Abstract Background A dose-sparing inactivated polio vaccine (IPV-Al), obtained by adsorption of inactivated virus to an aluminium hydroxide adjuvant, can help mitigate global supply and the cost constraints of IPV. The objective of this trial was to demonstrate the non-inferiority of IPV-Al to standard IPV. Methods This phase 3, observer-blinded, randomised, controlled trial was conducted at 5 investigational sites in the Philippines. Infants not previously vaccinated with any polio vaccines were randomised to receive three IPV-Al (n = 502) or IPV vaccinations (n = 500) at 6, 10 and 14 weeks of age plus a booster vaccination at 9 months. The primary endpoint was type-specific seroconversion, defined as an antibody titre ≥4-fold higher than the estimated maternal antibody titre and a titre ≥8, one month after the primary vaccination series.
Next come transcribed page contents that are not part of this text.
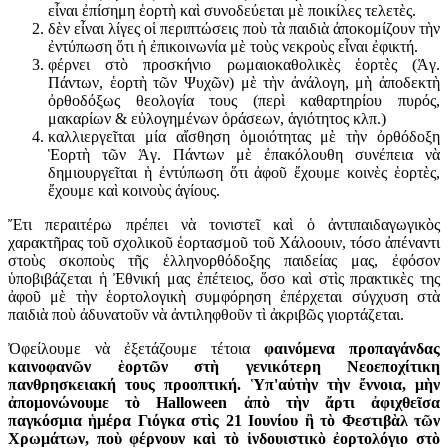
εἶναι ἐπίσημη ἑορτὴ καὶ συνοδεύεται μὲ ποικίλες τελετὲς.
δὲν εἶναι λίγες οἱ περιπτώσεις ποὺ τὰ παιδιὰ ἀποκομίζουν τὴν
ἐντύπωση ὅτι ἡ ἐπικοινωνία μὲ τοὺς νεκροὺς εἶναι ἐφικτή.
φέρνει στὸ προσκήνιο ρωμαιοκαθολικὲς ἑορτὲς (Ἁγ.
Πάντων, ἑορτὴ τῶν Ψυχῶν) μὲ τὴν ἀνάλογη, μὴ ἀποδεκτὴ
ὀρθοδόξως θεολογία τους (περὶ καθαρτηρίου πυρός,
μακαρίων & εὐλογημένων ὁράσεων, ἁγιότητος κλπ.)
καλλιεργεῖται μία αἴσθηση ὁμοιότητας μὲ τὴν ὀρθόδοξη
Ἑορτὴ τῶν Ἁγ. Πάντων μὲ ἐπακόλουθη συνέπεια νὰ
δημιουργεῖται ἡ ἐντύπωση ὅτι ἀφοῦ ἔχουμε κοινὲς ἑορτὲς,
ἔχουμε καὶ κοινοὺς ἁγίους.
Ἔτι περαιτέρω πρέπει νὰ τονιστεῖ καὶ ὁ ἀντιπαιδαγωγικὸς
χαρακτῆρας τοῦ σχολικοῦ ἑορτασμοῦ τοῦ Χάλοουιν, τόσο ἀπέναντι
στοὺς σκοποὺς τῆς ἑλληνορθόδοξης παιδείας μας, ἐφόσον
ὑποβιβάζεται ἡ Ἐθνική μας ἐπέτειος, ὅσο καὶ στὶς πρακτικὲς της
ἀφοῦ μὲ τὴν ἑορτολογικὴ συμφόρηση ἐπέρχεται σύγχυση στὰ
παιδιὰ ποὺ ἀδυνατοῦν νὰ ἀντιληφθοῦν τὶ ἀκριβῶς γιορτάζεται.
Ὀφείλουμε νὰ ἐξετάζουμε τέτοια
φαινόμενα προπαγάνδας
καινοφανῶν ἑορτῶν στὴ γενικότερη Νεοεποχίτικη
πανθρησκειακή τους προοπτική. Ὑπ'αὐτὴν τὴν ἔννοια, μὴν
ἀπομονώνουμε τὸ Halloween ἀπὸ τὴν ἄρτι ἀφιχθεῖσα
παγκόσμια ἡμέρα Γιόγκα στὶς 21 Ιουνίου ἢ τὸ Φεστιβὰλ τῶν
Χρωμάτων, ποὺ φέρνουν καὶ τὸ ἰνδουιστικὸ ἐορτολόγιο στὸ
Results Seroconversion rates following primary vaccination with IPV-Al (483 infants in the per-protocol analysis set) or IPV (478 infants) were: polio type 1, 97.1% versus 99.0%; type 2, 94.2% versus 99.0%; and type 3, 98.3% versus 99.6%. IPV-Al was non-inferior to IPV, as the lower 95% confidence limits of the treatment differences were above the predefined −10%-point limit: type 1, −1.85% (−3.85; −0.05); type 2, −4.75% (−7.28; −2.52); type 3, −1.24 (−2.84; 0.13). The booster effect (geometric mean titre (GMT) post-booster / GMT pre-booster) was: type 1, 63 versus 43; type 2, 54 versus 47; type 3, 112 versus 80. IPV-Al was well tolerated with a safety profile comparable to that of IPV. Serious adverse events were recorded for 29 infants (5.8%, 37 events) in the IPV-Al group compared to 28 (5.6%, 48 events) in the IPV group. Conclusion Non-inferiority of IPV-Al to IPV with respect to seroconversion was confirmed and a robust booster response was demonstrated. Both vaccines had a similar safety profile. ClinicalTrials.gov identifier: NCT03032419.